• _Requirement_
If the records below hold pictures, omit them, and print exactly the lines from the first line through the line containing "right ankle: (437, 455, 20)", inclusive.

• _People photos with keypoints_
——————————

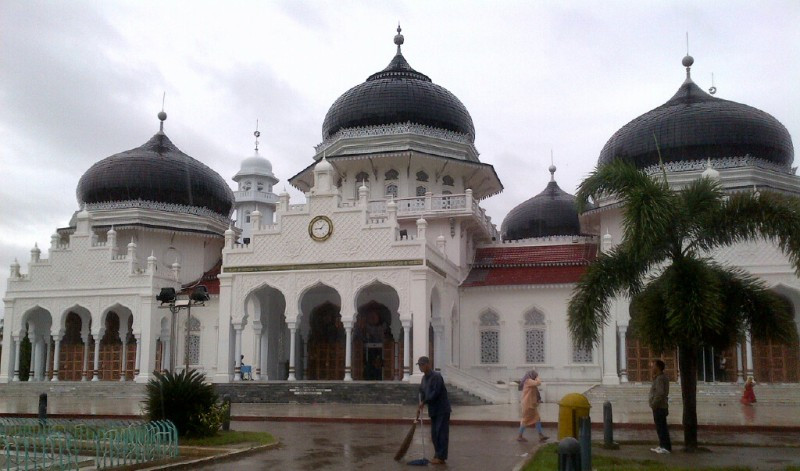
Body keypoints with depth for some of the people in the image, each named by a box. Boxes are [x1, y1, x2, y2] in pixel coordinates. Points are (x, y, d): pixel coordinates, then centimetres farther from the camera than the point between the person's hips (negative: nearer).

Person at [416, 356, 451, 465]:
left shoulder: (436, 376, -17)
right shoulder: (424, 378, 10)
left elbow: (435, 393, -23)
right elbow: (422, 392, 14)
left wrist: (424, 402, -16)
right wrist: (420, 407, 4)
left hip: (442, 409, -9)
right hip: (433, 410, 9)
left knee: (442, 433, -5)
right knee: (434, 434, 11)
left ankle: (441, 457, -2)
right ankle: (437, 455, 20)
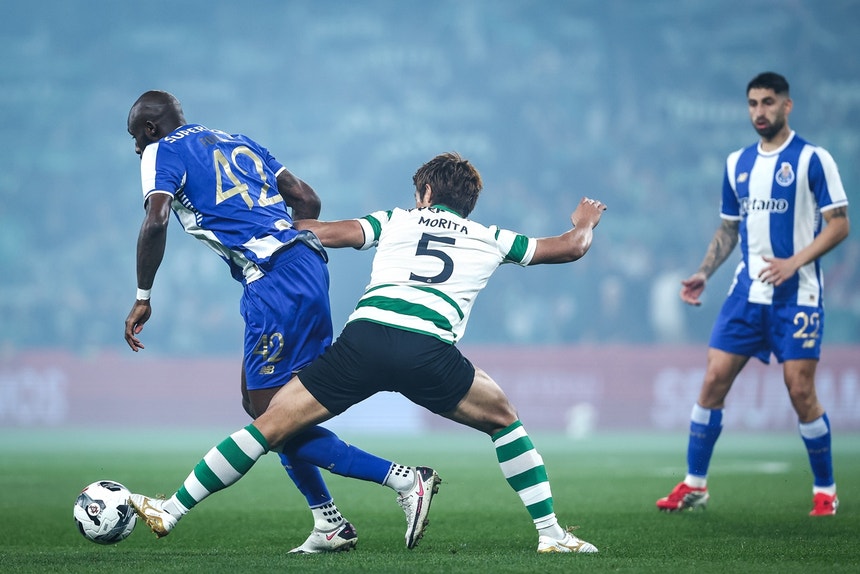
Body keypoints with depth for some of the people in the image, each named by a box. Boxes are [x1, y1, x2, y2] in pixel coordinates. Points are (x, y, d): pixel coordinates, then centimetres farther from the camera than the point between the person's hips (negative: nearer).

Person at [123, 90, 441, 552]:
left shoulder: (163, 151, 5)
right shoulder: (240, 143, 27)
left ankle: (407, 481, -10)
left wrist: (142, 299, -3)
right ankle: (329, 524, 17)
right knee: (257, 402, 19)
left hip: (274, 283, -9)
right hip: (306, 264, 9)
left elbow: (156, 221, -11)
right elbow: (308, 201, 23)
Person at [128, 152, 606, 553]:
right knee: (504, 420, 24)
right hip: (430, 352, 0)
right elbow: (571, 248, 33)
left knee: (269, 427, 7)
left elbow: (330, 232, 15)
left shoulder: (397, 221, 26)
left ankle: (171, 511, 8)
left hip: (363, 340, 0)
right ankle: (550, 532, 17)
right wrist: (584, 223, 56)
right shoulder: (491, 239, 26)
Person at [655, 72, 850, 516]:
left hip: (796, 296, -5)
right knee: (713, 381, -1)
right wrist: (704, 273, 7)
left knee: (801, 392, -6)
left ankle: (825, 491, 9)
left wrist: (793, 262, -19)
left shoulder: (812, 159, -5)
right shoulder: (737, 163, 12)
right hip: (747, 292, 5)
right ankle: (694, 484, 8)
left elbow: (839, 224, -8)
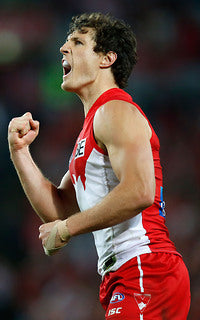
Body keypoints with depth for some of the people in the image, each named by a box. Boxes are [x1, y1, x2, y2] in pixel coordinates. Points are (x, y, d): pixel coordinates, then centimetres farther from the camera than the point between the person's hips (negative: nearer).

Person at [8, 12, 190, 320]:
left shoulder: (116, 110, -8)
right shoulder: (92, 125, 24)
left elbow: (138, 192, -23)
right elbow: (57, 209, 21)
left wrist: (65, 229, -15)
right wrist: (19, 150, 10)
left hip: (145, 272, -10)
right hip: (121, 277, 10)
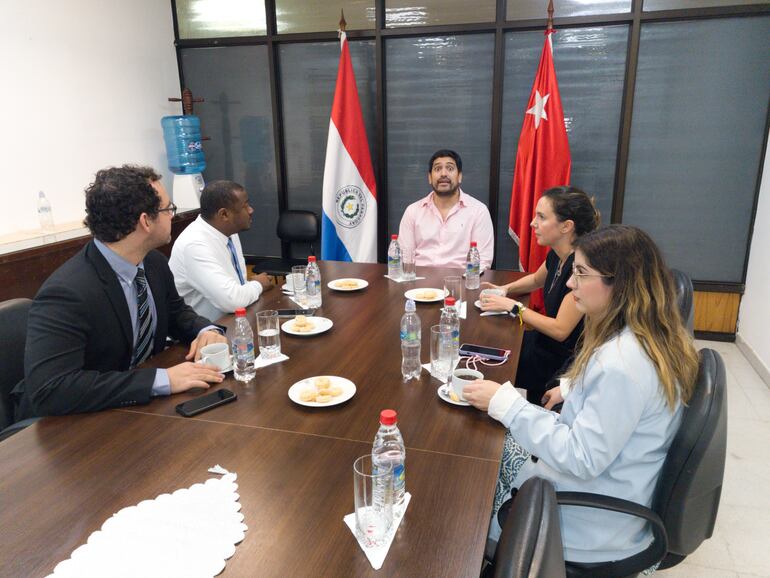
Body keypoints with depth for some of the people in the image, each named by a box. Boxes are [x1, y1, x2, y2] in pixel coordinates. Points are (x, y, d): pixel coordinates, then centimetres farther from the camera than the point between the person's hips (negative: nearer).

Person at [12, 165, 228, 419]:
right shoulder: (66, 293, -26)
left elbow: (176, 312, 12)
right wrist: (162, 379, -34)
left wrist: (206, 330, -10)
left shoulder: (154, 262, -4)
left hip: (140, 406, 7)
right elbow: (48, 390, -32)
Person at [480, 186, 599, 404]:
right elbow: (536, 280, 22)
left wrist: (512, 306, -18)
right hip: (548, 342, 8)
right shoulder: (557, 255, -2)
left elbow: (560, 330, -26)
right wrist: (504, 289, 4)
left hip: (568, 359, -8)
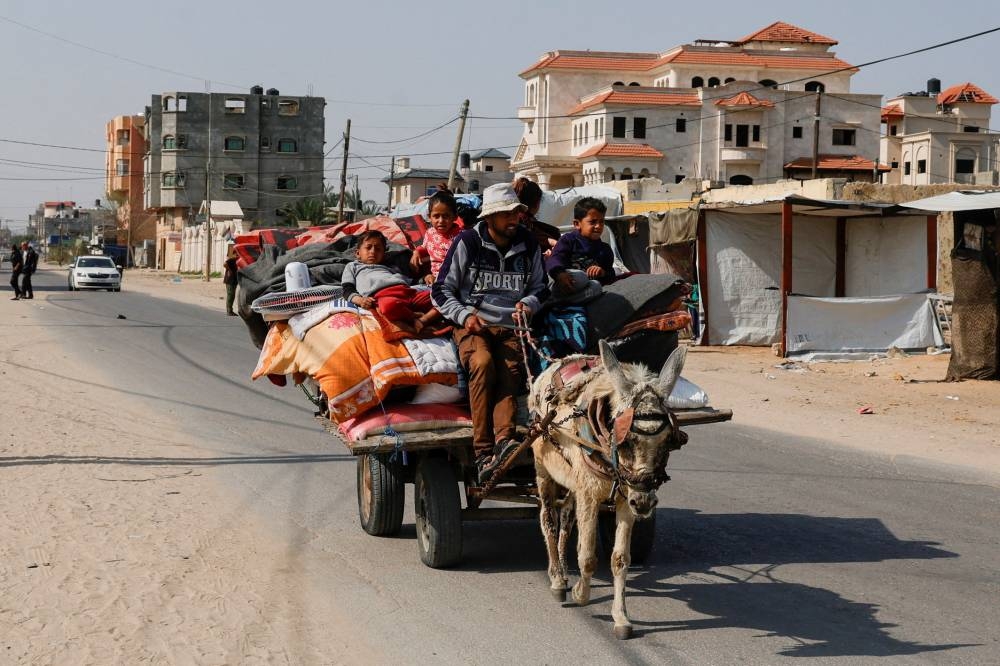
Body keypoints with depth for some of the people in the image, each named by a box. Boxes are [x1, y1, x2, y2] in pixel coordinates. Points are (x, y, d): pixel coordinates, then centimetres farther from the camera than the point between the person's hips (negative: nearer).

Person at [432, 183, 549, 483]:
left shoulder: (528, 244, 11)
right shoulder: (467, 242, 1)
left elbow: (541, 287, 24)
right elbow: (441, 291, 4)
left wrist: (528, 303, 1)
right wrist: (465, 315, -12)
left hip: (511, 327, 3)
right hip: (472, 324, -3)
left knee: (509, 371, -29)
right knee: (483, 363, -33)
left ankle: (504, 439, -48)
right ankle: (483, 452, -36)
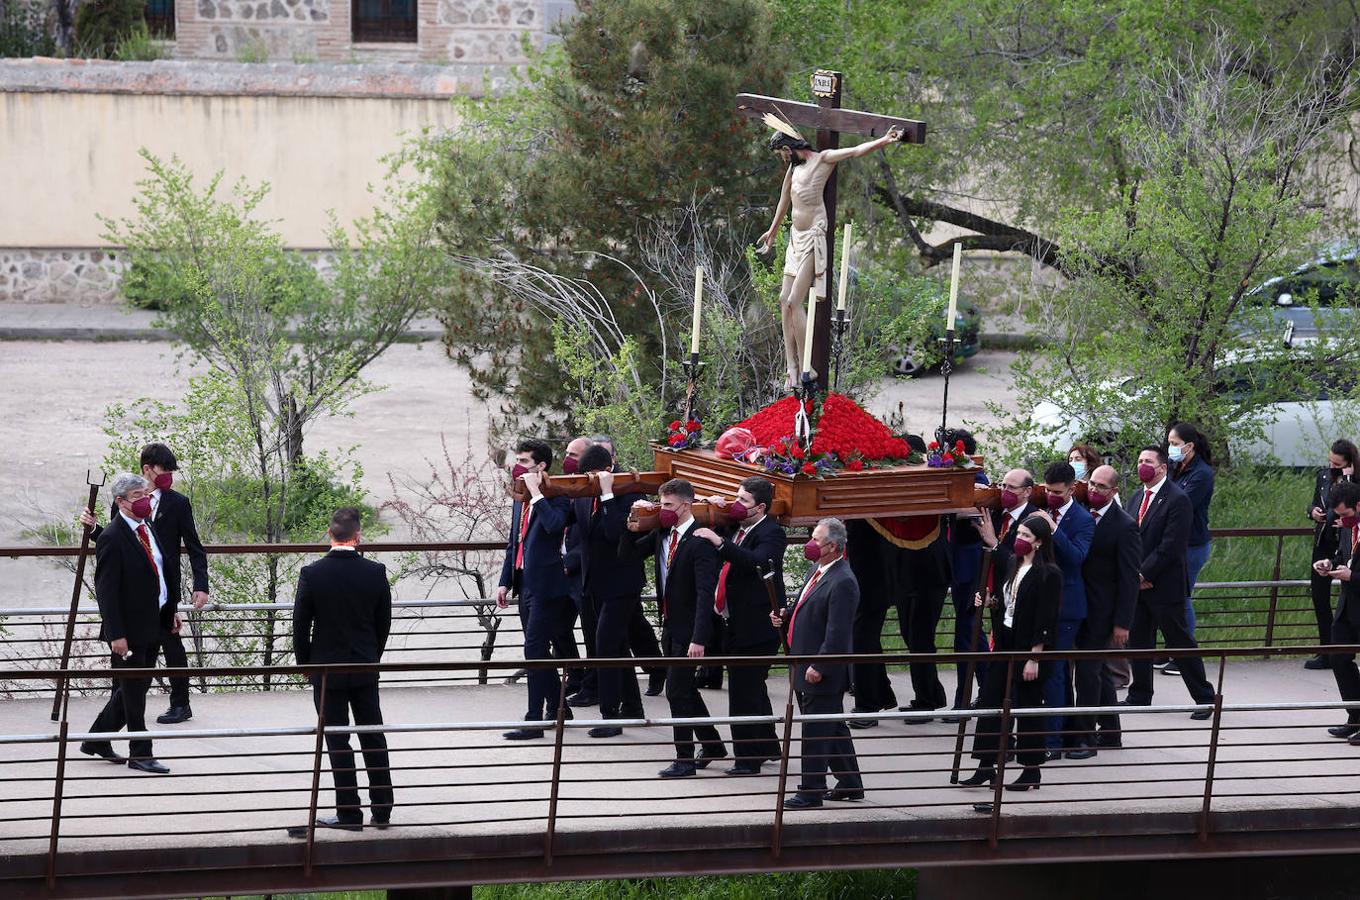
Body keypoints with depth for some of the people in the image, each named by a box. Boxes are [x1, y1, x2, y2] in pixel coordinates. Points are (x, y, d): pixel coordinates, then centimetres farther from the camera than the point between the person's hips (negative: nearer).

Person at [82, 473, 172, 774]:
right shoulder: (112, 539, -16)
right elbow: (105, 591, -17)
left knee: (134, 688, 15)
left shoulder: (147, 528, 10)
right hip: (129, 629, -9)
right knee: (133, 692, 0)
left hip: (152, 626, 9)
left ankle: (97, 740, 28)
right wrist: (116, 635, -21)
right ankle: (140, 754, 8)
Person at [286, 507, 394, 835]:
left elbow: (300, 625, -7)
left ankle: (349, 813, 4)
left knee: (338, 742, 3)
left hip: (327, 669, -3)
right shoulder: (375, 573, -7)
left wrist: (305, 663, 7)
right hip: (365, 668, 3)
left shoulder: (312, 574, -14)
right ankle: (382, 809, 16)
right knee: (373, 737, 12)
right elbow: (384, 623, 2)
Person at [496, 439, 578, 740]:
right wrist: (505, 582, 16)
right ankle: (558, 709, 28)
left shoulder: (556, 497, -11)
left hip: (545, 585, -9)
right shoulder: (520, 500, 15)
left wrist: (536, 493, -25)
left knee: (535, 650, -11)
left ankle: (533, 722, -10)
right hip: (525, 584, 9)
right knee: (538, 651, 16)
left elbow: (555, 524, -32)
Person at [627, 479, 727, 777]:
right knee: (685, 689, 17)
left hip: (688, 629, -9)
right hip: (670, 626, 9)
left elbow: (706, 593, -23)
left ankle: (685, 759, 4)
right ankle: (713, 746, 31)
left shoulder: (700, 542, -19)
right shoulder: (662, 533, 5)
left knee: (678, 691, -5)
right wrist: (633, 530, -4)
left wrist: (699, 638, -28)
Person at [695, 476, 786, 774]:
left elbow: (755, 562, -32)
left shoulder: (772, 534, -14)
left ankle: (748, 758, -2)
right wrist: (714, 510, 4)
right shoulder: (734, 527, 12)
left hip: (757, 625, -9)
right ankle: (767, 747, 34)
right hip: (736, 624, 9)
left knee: (744, 689, -8)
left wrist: (720, 542, -36)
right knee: (753, 688, 20)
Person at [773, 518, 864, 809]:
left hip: (823, 674, -10)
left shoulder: (842, 583, -20)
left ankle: (811, 792, 3)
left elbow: (838, 632, -23)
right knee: (834, 729, 18)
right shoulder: (818, 572, 10)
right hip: (807, 669, 10)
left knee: (815, 733, -3)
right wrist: (786, 615, 7)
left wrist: (819, 667, -23)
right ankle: (850, 785, 27)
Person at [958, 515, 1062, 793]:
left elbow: (1045, 619, -17)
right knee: (991, 700, 5)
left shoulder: (1049, 574, -14)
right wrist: (990, 602, 1)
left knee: (1028, 706, 1)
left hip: (1030, 648, -8)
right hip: (1005, 643, 8)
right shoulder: (1013, 564, 11)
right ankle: (986, 768, 10)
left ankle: (1032, 770, 13)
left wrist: (1035, 658, -19)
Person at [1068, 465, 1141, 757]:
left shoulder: (1124, 527, -13)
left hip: (1103, 611, -7)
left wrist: (1122, 623, -15)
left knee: (1089, 671, -9)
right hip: (1083, 609, 7)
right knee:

——————————

• _Exercise solution_
Body keypoints with depth for some of the people in the image, each named by a box. Boxes are [x1, y1, x2, y2] in pixel coordinates. Points are (x, y, d): pixel coordinates, then centimetres farther from the camera than the point between the person's hips (negative: nearer).

Person at [416, 356, 451, 465]:
left shoulder: (436, 376, -17)
right shoulder: (424, 378, 10)
left elbow: (435, 393, -23)
right elbow: (422, 392, 14)
left wrist: (424, 402, -16)
right wrist: (420, 407, 4)
left hip: (442, 409, -9)
right hip: (433, 410, 9)
left knee: (442, 433, -5)
right knee: (434, 434, 11)
left ankle: (441, 457, -2)
right ankle: (437, 455, 20)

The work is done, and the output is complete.